What is expected = Range to output from the entries below: the line containing "house plant: none [241,959,386,1144]" through the line containing "coffee maker: none". Set it down exactly, ends included, nothing else.

Listed entries =

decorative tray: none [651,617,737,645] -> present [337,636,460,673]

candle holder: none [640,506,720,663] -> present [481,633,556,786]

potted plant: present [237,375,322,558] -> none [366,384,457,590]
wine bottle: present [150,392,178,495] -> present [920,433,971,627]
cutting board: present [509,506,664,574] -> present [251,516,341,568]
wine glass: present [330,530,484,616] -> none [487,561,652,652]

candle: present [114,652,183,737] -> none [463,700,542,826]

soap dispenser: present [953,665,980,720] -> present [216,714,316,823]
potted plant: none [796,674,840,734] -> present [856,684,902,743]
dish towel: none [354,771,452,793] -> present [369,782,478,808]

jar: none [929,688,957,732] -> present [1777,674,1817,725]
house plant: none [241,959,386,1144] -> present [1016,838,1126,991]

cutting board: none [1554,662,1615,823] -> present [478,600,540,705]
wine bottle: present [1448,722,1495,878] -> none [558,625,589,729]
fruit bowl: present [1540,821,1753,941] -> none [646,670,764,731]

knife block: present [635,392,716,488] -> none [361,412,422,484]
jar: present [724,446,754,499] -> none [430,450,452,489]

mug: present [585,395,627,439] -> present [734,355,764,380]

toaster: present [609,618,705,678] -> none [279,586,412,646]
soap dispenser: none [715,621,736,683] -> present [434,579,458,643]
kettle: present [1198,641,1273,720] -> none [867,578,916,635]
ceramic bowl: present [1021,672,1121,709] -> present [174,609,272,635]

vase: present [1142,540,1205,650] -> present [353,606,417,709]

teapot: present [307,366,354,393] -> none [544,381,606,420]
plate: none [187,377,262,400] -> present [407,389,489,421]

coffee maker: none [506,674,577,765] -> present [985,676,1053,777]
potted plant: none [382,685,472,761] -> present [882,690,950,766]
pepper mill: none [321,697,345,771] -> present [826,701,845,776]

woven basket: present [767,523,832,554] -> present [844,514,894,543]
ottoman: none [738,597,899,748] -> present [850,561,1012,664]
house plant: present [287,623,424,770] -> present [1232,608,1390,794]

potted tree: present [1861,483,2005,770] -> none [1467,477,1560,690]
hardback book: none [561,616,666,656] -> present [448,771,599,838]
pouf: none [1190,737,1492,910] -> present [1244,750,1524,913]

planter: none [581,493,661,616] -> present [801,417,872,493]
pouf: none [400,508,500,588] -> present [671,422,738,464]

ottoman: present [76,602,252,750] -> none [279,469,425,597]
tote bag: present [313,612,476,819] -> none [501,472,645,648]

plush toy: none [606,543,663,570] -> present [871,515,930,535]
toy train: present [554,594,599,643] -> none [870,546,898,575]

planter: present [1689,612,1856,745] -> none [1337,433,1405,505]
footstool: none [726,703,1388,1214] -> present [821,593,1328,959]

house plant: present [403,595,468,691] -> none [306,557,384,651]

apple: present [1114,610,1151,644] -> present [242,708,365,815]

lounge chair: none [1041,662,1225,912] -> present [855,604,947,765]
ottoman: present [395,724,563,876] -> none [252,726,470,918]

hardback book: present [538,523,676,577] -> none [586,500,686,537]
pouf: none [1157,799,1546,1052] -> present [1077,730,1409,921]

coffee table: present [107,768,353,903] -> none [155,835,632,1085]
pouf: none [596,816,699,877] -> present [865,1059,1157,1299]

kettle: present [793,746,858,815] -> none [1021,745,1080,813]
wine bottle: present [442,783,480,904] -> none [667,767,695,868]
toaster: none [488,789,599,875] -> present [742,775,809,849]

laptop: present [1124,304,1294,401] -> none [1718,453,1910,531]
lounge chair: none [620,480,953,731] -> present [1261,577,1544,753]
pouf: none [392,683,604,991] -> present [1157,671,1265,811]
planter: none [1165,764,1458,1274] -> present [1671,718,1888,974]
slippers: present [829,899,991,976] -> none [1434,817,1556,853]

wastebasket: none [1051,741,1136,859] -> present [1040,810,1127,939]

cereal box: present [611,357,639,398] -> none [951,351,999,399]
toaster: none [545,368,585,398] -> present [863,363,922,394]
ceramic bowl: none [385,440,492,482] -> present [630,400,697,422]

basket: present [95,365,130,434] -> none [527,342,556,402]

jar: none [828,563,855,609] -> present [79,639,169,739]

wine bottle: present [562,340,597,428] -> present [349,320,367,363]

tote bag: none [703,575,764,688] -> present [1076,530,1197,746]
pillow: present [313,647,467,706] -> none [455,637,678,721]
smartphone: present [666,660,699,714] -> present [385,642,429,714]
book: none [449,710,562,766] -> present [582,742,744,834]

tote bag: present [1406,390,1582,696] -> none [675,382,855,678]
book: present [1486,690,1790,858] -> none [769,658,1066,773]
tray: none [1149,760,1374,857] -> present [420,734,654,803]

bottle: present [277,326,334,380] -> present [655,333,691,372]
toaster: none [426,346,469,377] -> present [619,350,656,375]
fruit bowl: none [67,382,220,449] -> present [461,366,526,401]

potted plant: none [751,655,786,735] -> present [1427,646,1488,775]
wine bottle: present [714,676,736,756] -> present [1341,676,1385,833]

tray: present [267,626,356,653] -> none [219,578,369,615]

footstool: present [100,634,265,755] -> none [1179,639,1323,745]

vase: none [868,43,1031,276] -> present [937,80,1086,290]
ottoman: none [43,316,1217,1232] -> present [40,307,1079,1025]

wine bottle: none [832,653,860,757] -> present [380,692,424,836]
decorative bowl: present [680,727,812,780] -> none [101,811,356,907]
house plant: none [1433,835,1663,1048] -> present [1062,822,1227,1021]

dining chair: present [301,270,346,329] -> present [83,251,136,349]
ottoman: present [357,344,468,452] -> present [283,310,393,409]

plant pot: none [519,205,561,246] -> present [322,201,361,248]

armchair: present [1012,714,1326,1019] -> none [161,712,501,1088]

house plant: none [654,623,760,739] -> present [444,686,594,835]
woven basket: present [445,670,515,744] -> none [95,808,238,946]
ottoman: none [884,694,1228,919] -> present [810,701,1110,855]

Response area =
house plant: none [241,959,386,1144] -> present [1016,838,1126,991]

cutting board: none [1554,662,1615,823] -> present [478,600,540,705]
wine bottle: present [1448,722,1495,878] -> none [558,625,589,729]
fruit bowl: present [1540,821,1753,941] -> none [646,670,764,731]

knife block: present [635,392,716,488] -> none [361,412,422,484]
jar: present [724,446,754,499] -> none [430,450,452,489]

mug: present [585,395,627,439] -> present [734,355,764,380]

toaster: present [609,618,705,678] -> none [279,586,412,646]
soap dispenser: none [715,621,736,683] -> present [434,579,458,643]
kettle: present [1198,641,1273,720] -> none [867,578,916,635]
ceramic bowl: present [1021,672,1121,709] -> present [174,609,272,635]

vase: present [1142,540,1205,650] -> present [353,606,417,709]

teapot: present [307,366,354,393] -> none [544,381,606,420]
plate: none [187,377,262,400] -> present [407,389,489,421]

coffee maker: none [506,674,577,765] -> present [985,676,1053,777]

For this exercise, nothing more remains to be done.